Aktualisierung 10.09.2018, 11.07 Uhr: Glaubt ihr’s? Kaum G-funke ich Dr. Dres Habilitations-Projekt durch, macht sich das Internet schon mit geloadeten pieces daran, seine Dissertations-Platte (Gangstaslang: «Diss») auf Plagiate hin zu untersuchen! Gerüchte kursieren, es seien bereits erste nicht als Zitate gekennzeichnete Samples und abgefangene Punchlines entdeckt worden. What the monster ass fuck, da wird doch wohl nicht die nächste Doktortitelaberkennung bevorstehen und einer bald nur noch als Dre (M.A.) auftreten können? Wenn dem so sein sollte, ginge es wohl direktemang zurück nach straight backa Compton.
I’ll keep you posted, bitch niggaz!

«Die gute Nachricht des Tages» auf Klassik Radio

05.09.2018: Das Klassik Radio ist ein Arschlochradio. Zu Beginn der «guten Nachricht des Tages» vermeldet die Ansagerin, immer mehr Menschen lebten knapp (!) an der Grenze zu Armut. Aber, so die gute Nachricht, die Deutschen hätten ein Herz für einander. Seien im letzten Jahr doch 35 Millionen Euro mehr als sonst für Bedürftige gespendet worden, 35 Millionen Euro mehr (!).

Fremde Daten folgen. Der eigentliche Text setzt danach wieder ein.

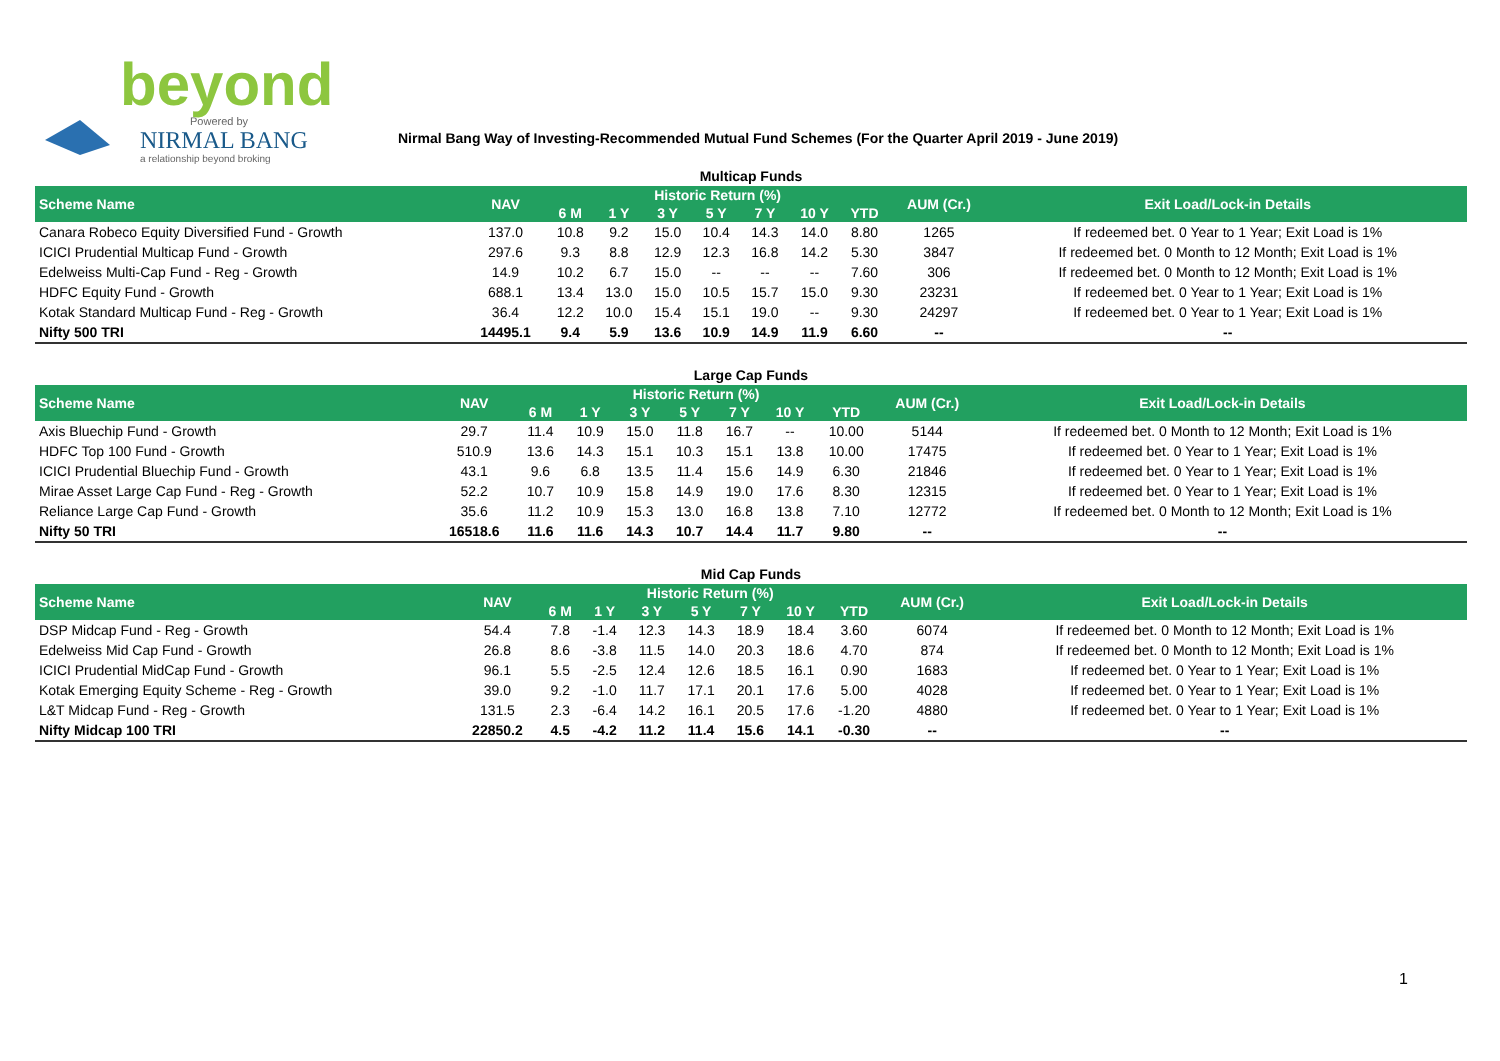beyond
Powered by
NIRMAL BANG
a relationship beyond broking
Nirmal Bang Way of Investing-Recommended Mutual Fund Schemes (For the Quarter April 2019 - June 2019)
Multicap Funds
| Scheme Name | NAV | Historic Return (%) | | | | | | | AUM (Cr.) | Exit Load/Lock-in Details |
| --- | --- | --- | --- | --- | --- | --- | --- | --- | --- | --- |
| | | 6 M | 1 Y | 3 Y | 5 Y | 7 Y | 10 Y | YTD | | |
| Canara Robeco Equity Diversified Fund - Growth | 137.0 | 10.8 | 9.2 | 15.0 | 10.4 | 14.3 | 14.0 | 8.80 | 1265 | If redeemed bet. 0 Year to 1 Year; Exit Load is 1% |
| ICICI Prudential Multicap Fund - Growth | 297.6 | 9.3 | 8.8 | 12.9 | 12.3 | 16.8 | 14.2 | 5.30 | 3847 | If redeemed bet. 0 Month to 12 Month; Exit Load is 1% |
| Edelweiss Multi-Cap Fund - Reg - Growth | 14.9 | 10.2 | 6.7 | 15.0 | -- | -- | -- | 7.60 | 306 | If redeemed bet. 0 Month to 12 Month; Exit Load is 1% |
| HDFC Equity Fund - Growth | 688.1 | 13.4 | 13.0 | 15.0 | 10.5 | 15.7 | 15.0 | 9.30 | 23231 | If redeemed bet. 0 Year to 1 Year; Exit Load is 1% |
| Kotak Standard Multicap Fund - Reg - Growth | 36.4 | 12.2 | 10.0 | 15.4 | 15.1 | 19.0 | -- | 9.30 | 24297 | If redeemed bet. 0 Year to 1 Year; Exit Load is 1% |
| Nifty 500 TRI | 14495.1 | 9.4 | 5.9 | 13.6 | 10.9 | 14.9 | 11.9 | 6.60 | -- | -- |
Large Cap Funds
| Scheme Name | NAV | Historic Return (%) | | | | | | | AUM (Cr.) | Exit Load/Lock-in Details |
| --- | --- | --- | --- | --- | --- | --- | --- | --- | --- | --- |
| | | 6 M | 1 Y | 3 Y | 5 Y | 7 Y | 10 Y | YTD | | |
| Axis Bluechip Fund - Growth | 29.7 | 11.4 | 10.9 | 15.0 | 11.8 | 16.7 | -- | 10.00 | 5144 | If redeemed bet. 0 Month to 12 Month; Exit Load is 1% |
| HDFC Top 100 Fund - Growth | 510.9 | 13.6 | 14.3 | 15.1 | 10.3 | 15.1 | 13.8 | 10.00 | 17475 | If redeemed bet. 0 Year to 1 Year; Exit Load is 1% |
| ICICI Prudential Bluechip Fund - Growth | 43.1 | 9.6 | 6.8 | 13.5 | 11.4 | 15.6 | 14.9 | 6.30 | 21846 | If redeemed bet. 0 Year to 1 Year; Exit Load is 1% |
| Mirae Asset Large Cap Fund - Reg - Growth | 52.2 | 10.7 | 10.9 | 15.8 | 14.9 | 19.0 | 17.6 | 8.30 | 12315 | If redeemed bet. 0 Year to 1 Year; Exit Load is 1% |
| Reliance Large Cap Fund - Growth | 35.6 | 11.2 | 10.9 | 15.3 | 13.0 | 16.8 | 13.8 | 7.10 | 12772 | If redeemed bet. 0 Month to 12 Month; Exit Load is 1% |
| Nifty 50 TRI | 16518.6 | 11.6 | 11.6 | 14.3 | 10.7 | 14.4 | 11.7 | 9.80 | -- | -- |
Mid Cap Funds
| Scheme Name | NAV | Historic Return (%) | | | | | | | AUM (Cr.) | Exit Load/Lock-in Details |
| --- | --- | --- | --- | --- | --- | --- | --- | --- | --- | --- |
| | | 6 M | 1 Y | 3 Y | 5 Y | 7 Y | 10 Y | YTD | | |
| DSP Midcap Fund - Reg - Growth | 54.4 | 7.8 | -1.4 | 12.3 | 14.3 | 18.9 | 18.4 | 3.60 | 6074 | If redeemed bet. 0 Month to 12 Month; Exit Load is 1% |
| Edelweiss Mid Cap Fund - Growth | 26.8 | 8.6 | -3.8 | 11.5 | 14.0 | 20.3 | 18.6 | 4.70 | 874 | If redeemed bet. 0 Month to 12 Month; Exit Load is 1% |
| ICICI Prudential MidCap Fund - Growth | 96.1 | 5.5 | -2.5 | 12.4 | 12.6 | 18.5 | 16.1 | 0.90 | 1683 | If redeemed bet. 0 Year to 1 Year; Exit Load is 1% |
| Kotak Emerging Equity Scheme - Reg - Growth | 39.0 | 9.2 | -1.0 | 11.7 | 17.1 | 20.1 | 17.6 | 5.00 | 4028 | If redeemed bet. 0 Year to 1 Year; Exit Load is 1% |
| L&T Midcap Fund - Reg - Growth | 131.5 | 2.3 | -6.4 | 14.2 | 16.1 | 20.5 | 17.6 | -1.20 | 4880 | If redeemed bet. 0 Year to 1 Year; Exit Load is 1% |
| Nifty Midcap 100 TRI | 22850.2 | 4.5 | -4.2 | 11.2 | 11.4 | 15.6 | 14.1 | -0.30 | -- | -- |
1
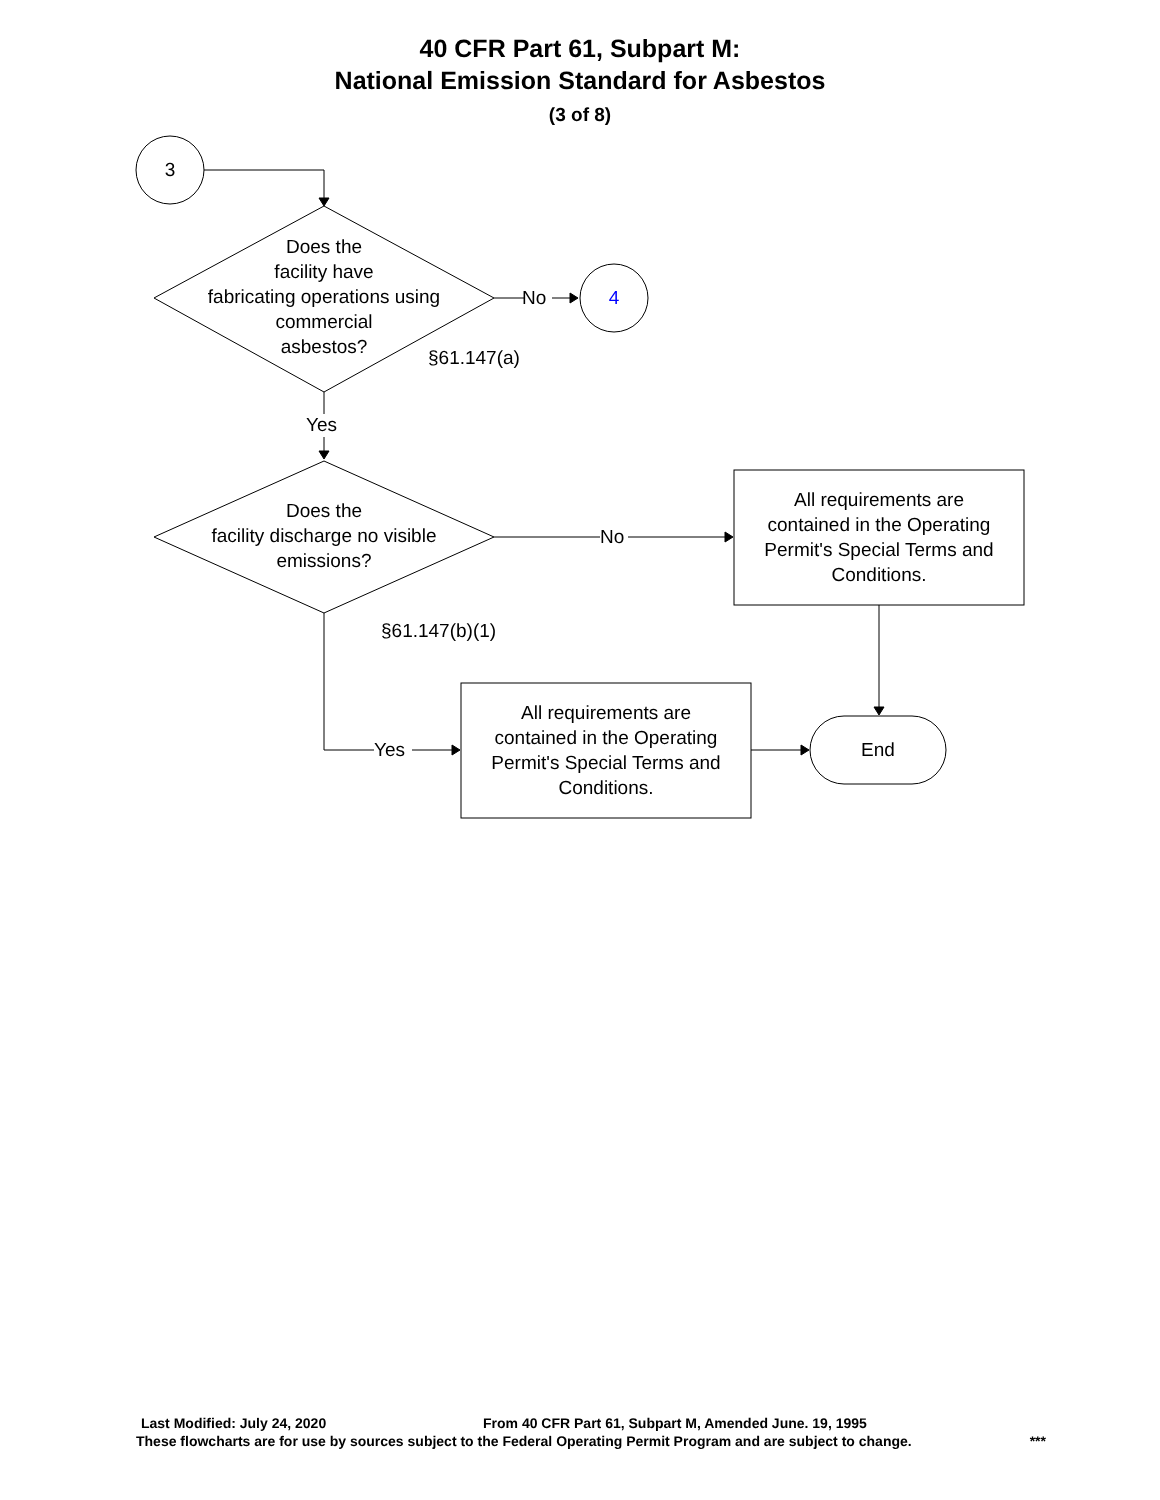40 CFR Part 61, Subpart M:
National Emission Standard for Asbestos
(3 of 8)
3
Does the
facility have
fabricating operations using
commercial
asbestos?
No 4
§61.147(a)
Yes
Does the
facility discharge no visible
emissions?
No
All requirements are
contained in the Operating
Permit's Special Terms and
Conditions.
§61.147(b)(1)
Yes
All requirements are
contained in the Operating
Permit's Special Terms and
Conditions.
End
Last Modified: July 24, 2020 From 40 CFR Part 61, Subpart M, Amended June. 19, 1995
These flowcharts are for use by sources subject to the Federal Operating Permit Program and are subject to change. ***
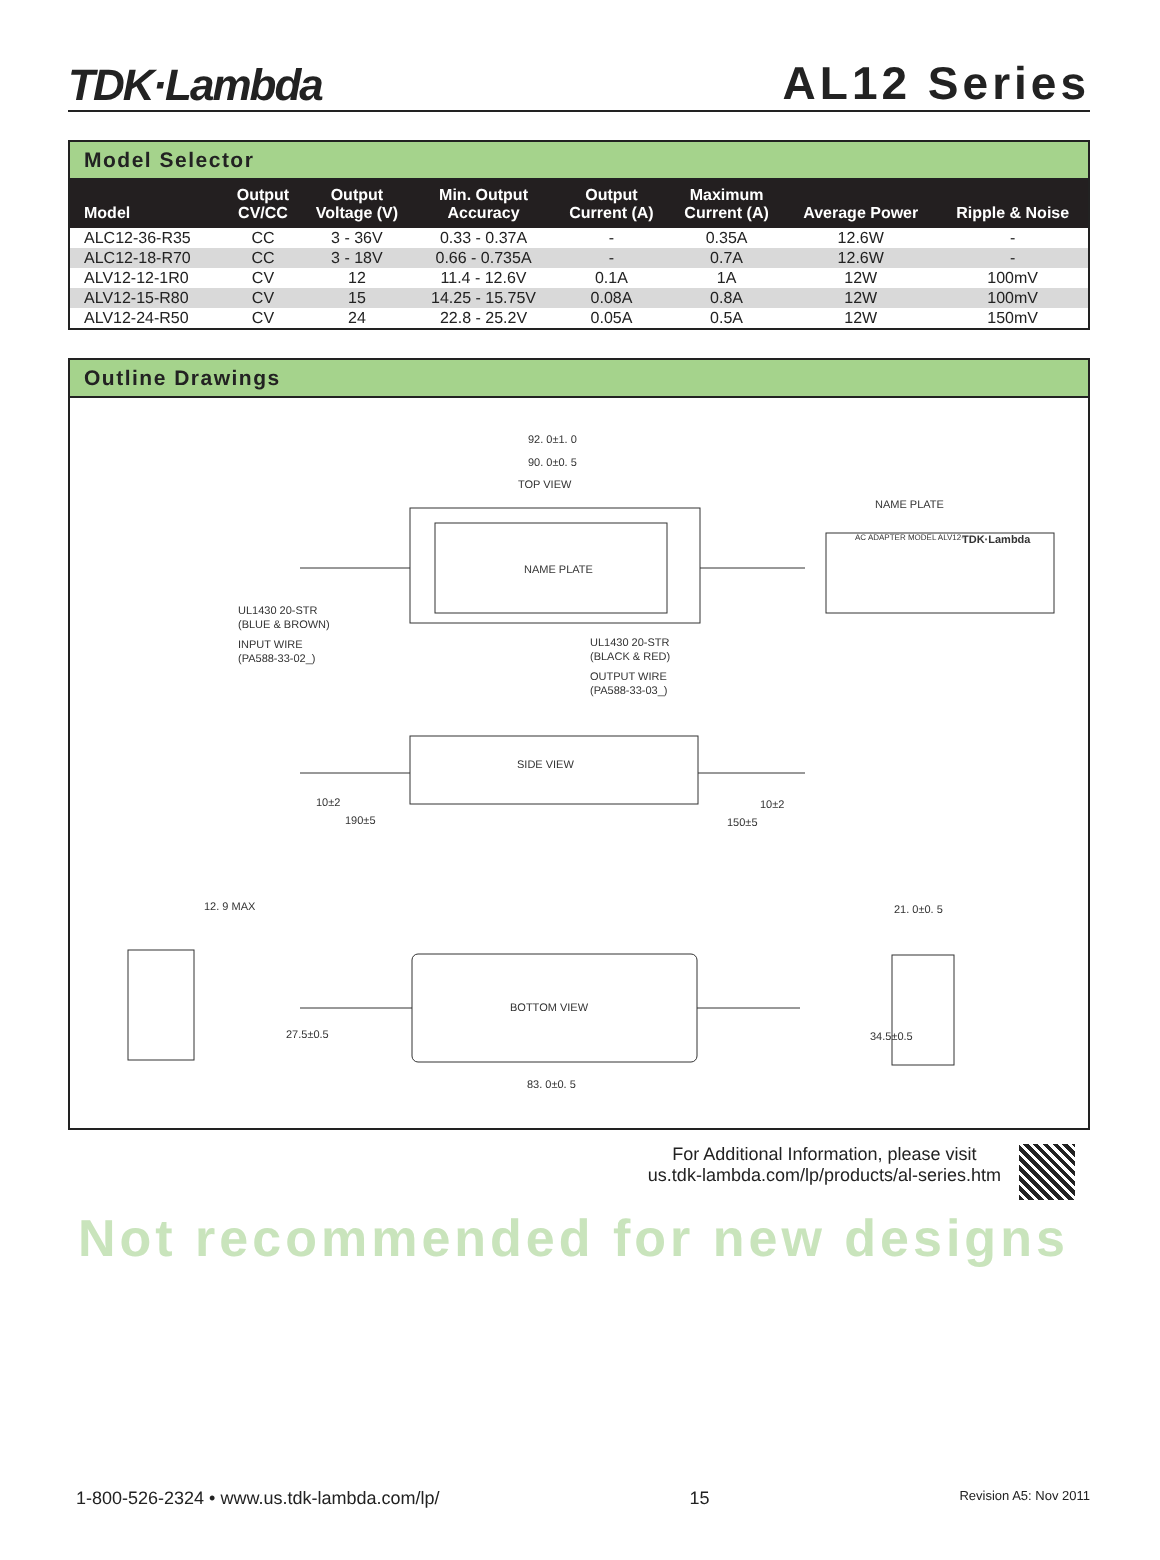TDK·Lambda
AL12 Series
Model Selector
| Model | Output CV/CC | Output Voltage (V) | Min. Output Accuracy | Output Current (A) | Maximum Current (A) | Average Power | Ripple & Noise |
| --- | --- | --- | --- | --- | --- | --- | --- |
| ALC12-36-R35 | CC | 3 - 36V | 0.33 - 0.37A | - | 0.35A | 12.6W | - |
| ALC12-18-R70 | CC | 3 - 18V | 0.66 - 0.735A | - | 0.7A | 12.6W | - |
| ALV12-12-1R0 | CV | 12 | 11.4 - 12.6V | 0.1A | 1A | 12W | 100mV |
| ALV12-15-R80 | CV | 15 | 14.25 - 15.75V | 0.08A | 0.8A | 12W | 100mV |
| ALV12-24-R50 | CV | 24 | 22.8 - 25.2V | 0.05A | 0.5A | 12W | 150mV |
Outline Drawings
92. 0±1. 0
90. 0±0. 5
TOP VIEW
NAME PLATE
NAME PLATE
AC ADAPTER MODEL ALV12-
TDK·Lambda
UL1430 20-STR
(BLUE & BROWN)
INPUT WIRE
(PA588-33-02_)
UL1430 20-STR
(BLACK & RED)
OUTPUT WIRE
(PA588-33-03_)
SIDE VIEW
10±2
190±5
10±2
150±5
12. 9 MAX
21. 0±0. 5
BOTTOM VIEW
27.5±0.5
34.5±0.5
83. 0±0. 5
For Additional Information, please visit
us.tdk-lambda.com/lp/products/al-series.htm
Not recommended for new designs
1-800-526-2324 • www.us.tdk-lambda.com/lp/ 15 Revision A5: Nov 2011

Und warum ist das Klassik Radio nun ein Arschlochradio? Weil es in der «guten Nachricht des Tages» keine Sekunde um die, die knapp (!) über der Armutsgrenze leben, geht – und schon gar nicht um das Geschmeiß, das tatsächlich arm ist. Sondern es geht ausschließlich um die edlen Spender_innen, aus denen ein Gutteil des Klassik-Radio-Publikums bestehen dürfte. Sie sollen sich gut fühlen in ihrer Spenderei, ihnen pudert man hier den Hintern für ihre Freigiebigkeit. Daran, dass sich je etwas änderte an den Verhältnissen, die so viel Armut bzw. so viele Leben knapp (! – man sorgt schließlich dafür, dass die Lohnabhängigen gerade so über die Runden kommen) über der Armutsgrenze hervorbringen, kann hier niemand ernstlich ein Interesse haben. Und das weiß man auch beim Klientelsender Klassik Radio.

«Nur, weil ich Milliardär bin, heißt das nicht, daß ich nicht Kommunist sein kann, aber es wäre halt echt schön blöd 😀» (Valentin Witt)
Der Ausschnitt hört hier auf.